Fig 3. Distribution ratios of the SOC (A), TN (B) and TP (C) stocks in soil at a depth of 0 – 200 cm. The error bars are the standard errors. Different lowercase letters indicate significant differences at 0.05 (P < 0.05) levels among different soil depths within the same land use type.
...
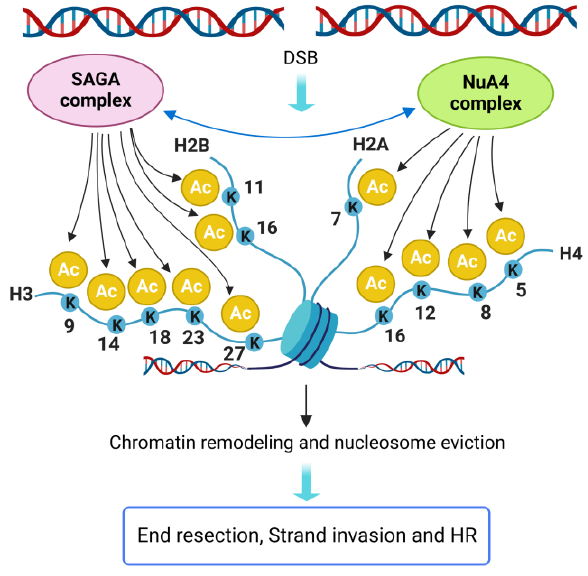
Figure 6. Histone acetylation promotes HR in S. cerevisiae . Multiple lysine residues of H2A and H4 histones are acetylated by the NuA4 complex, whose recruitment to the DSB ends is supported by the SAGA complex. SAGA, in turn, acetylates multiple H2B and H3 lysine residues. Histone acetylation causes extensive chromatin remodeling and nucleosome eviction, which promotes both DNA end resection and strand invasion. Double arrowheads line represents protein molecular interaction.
* * *
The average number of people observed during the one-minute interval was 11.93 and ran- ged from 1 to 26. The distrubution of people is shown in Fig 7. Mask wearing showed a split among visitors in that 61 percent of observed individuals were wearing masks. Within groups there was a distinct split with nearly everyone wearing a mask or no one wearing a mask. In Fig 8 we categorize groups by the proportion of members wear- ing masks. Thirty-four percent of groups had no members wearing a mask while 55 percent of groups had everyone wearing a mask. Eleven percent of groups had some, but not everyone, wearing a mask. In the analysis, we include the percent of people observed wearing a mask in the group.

TASK OBJECTIVE | Where a line of the records contains the word "among", copy that line.

RESPONSE FOR THIS EXERCISE |
Fig 3. Distribution ratios of the SOC (A), TN (B) and TP (C) stocks in soil at a depth of 0 – 200 cm. The error bars are the standard errors. Different lowercase letters indicate significant differences at 0.05 (P < 0.05) levels among different soil depths within the same land use type.
The average number of people observed during the one-minute interval was 11.93 and ran- ged from 1 to 26. The distrubution of people is shown in Fig 7. Mask wearing showed a split among visitors in that 61 percent of observed individuals were wearing masks. Within groups there was a distinct split with nearly everyone wearing a mask or no one wearing a mask. In Fig 8 we categorize groups by the proportion of members wear- ing masks. Thirty-four percent of groups had no members wearing a mask while 55 percent of groups had everyone wearing a mask. Eleven percent of groups had some, but not everyone, wearing a mask. In the analysis, we include the percent of people observed wearing a mask in the group.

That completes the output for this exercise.